Вдруг Рождественскому показалось, будто перед ним совершенно видимо заструился воздух, а дальше по небу сверкнула огненная полоса, сверкнула и сразу померкла. В первое мгновение, когда перед лицом разостлался какой-то дымчато-влажный туман, ему почудилось, словно он внезапно очутился где-то на дне глубокой пропасти, в полном мраке.
— Я ничего не вижу! — простонал он, опускаясь на дно окопа. — Ничего…
— Товарищ капитан, что с вами? — просыпаясь, схватился Серов.
— Подождите, вот… — Рождественский помолчал, осторожно приоткрывая глаза. — Вот, кажется, прошло — вижу! — с облегчением приговорил он и тихо засмеялся от радости.
Окопные будни — пожалуй, самое мучительное, что переживается и переносится солдатом в тягостные дни войны, — сидит человек да постреливает и ждет — может, будет команда в атаку?.. И она казалась менее страшной, чем копошиться на дне в зябкой яме. До ночи и не ахти кто рискнет выползти на поверхность, чтобы на просторе поразмять затекшие ноги. Так и сидят, и никто не знает, откуда грозит опасность. Коротая время, солдат то прикорнет в промерзлом уголке, то, насупившись, думает о своей семье, вспоминая бывалую вольность и мир на родине.
Но были и такие, как Никита Пересыпкин, — для него молчание — злейший враг. И все же порой он умаивался; голос его затихал с каждым словом, и весь он смирел постепенно, словно объятый грустными воспоминаниями. В то же время покориться этому невольному унынию Никита никак не хотел. Он тотчас доставал губную гармошку, — а играть на ней был мастер, — и начинал выводить что-то. Грустная это музыка выходила. Но только Симонов появлялся в землянке, Пересыпкин тихонько вздыхал и тотчас заматывал гармошку в тряпицу и прятал ее в вещевой мешок.
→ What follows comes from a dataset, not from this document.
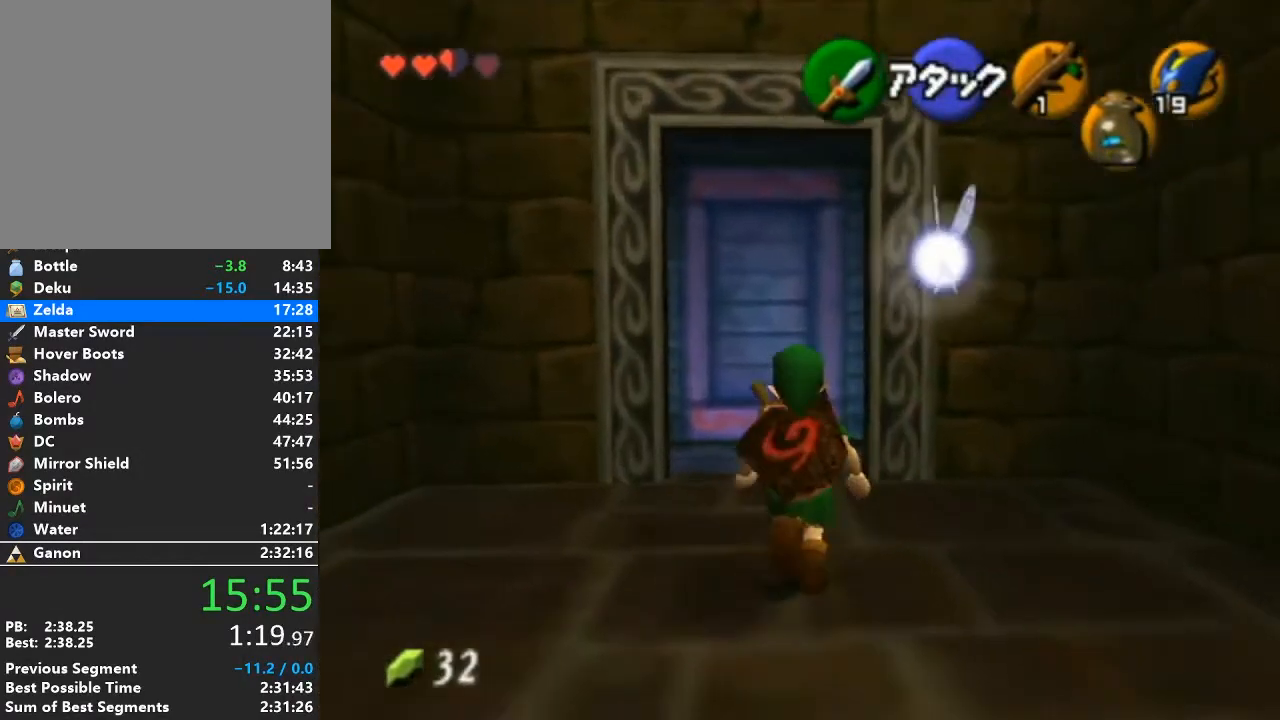
{"buttons": [], "left_stick": "up", "right_stick": "center", "events": []}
— Эх, Андрей Иванович, напрасно не любите музыки, — обиженно сказал он как-то. — Вон у вашего ездового-кавказца какая есть!.. Зурной, кажись, называется. Я вчера побывал у них — вынул из мешка этот сердечный, ну чистая требуха из барашки! Приловчился он, ка-ак дунет на ней!.. А она — ууу, уу-у! Эх, мать честная. Животы надорвали хлопцы. Он даже, кажись, маленько обиделся на них. «Ай, ай, зачем смеешься?». И я с ним согласен, — музыка для души, — что чарка водки для солдата, так и несет тебя, так и приподнимает!
— Это для такого, как ты! — с добродушной усмешкой заметил Симонов.
— А то как же!.. И для такого, как я, Андрей Иванович, — нарушая обычное правило, пререкался Пересыпкин, закатывая под лоб небольшие хитроватые глаза. — Чарка в теперешней жизни — дело не лишнее.
— Ты что-то про уток хотел рассказать мне однажды? — напомнил Симонов. — Охотником был, да? Давай.
— До войны, Андрей Иванович, я в колхозе работал. Охотой не занимался. А про уток вспомнилось вот по какому случаю. В воскресный день, как раз в день войны, мы с батей картошку колхозную подпахивали по первому разу. Конь распашню тащит — шагает себе покорно да пофыркивает, хвостом овода лупит. Остановишься — он тянется к зеленой травке. И все было как-то мирно и очень тихо. И знаете, какое в тот момент небо над головой висело?.. И какие жаворонки трепыхались, песни про себя разводили? Прямо грудь распирало от радости, честное слово! В тот час такое во мне состояло чувство, рассказать никак не возможно. Вспомнишь, засосет под ложечкой. И больно, и горестно делается.
— О-о!.. — протянул Симонов, грустно глядя на связного. — А раскисать-то нам с тобой не положено… — Затем, помолчав, тепло спросил: — По семье соскучился, да?
«Кажется, и в самом деле соскучился», — хотел было ответить Никита, но вместо этого постарался придать своему лицу боевое и даже развязное выражение. Затем вдруг ему в голову пришла мысль: «Напрасно, Никита, хочешь выдать себя за смелого!». Связной в глубине души считал себя совсем малополезным на войне человеком и тайно мучился этим.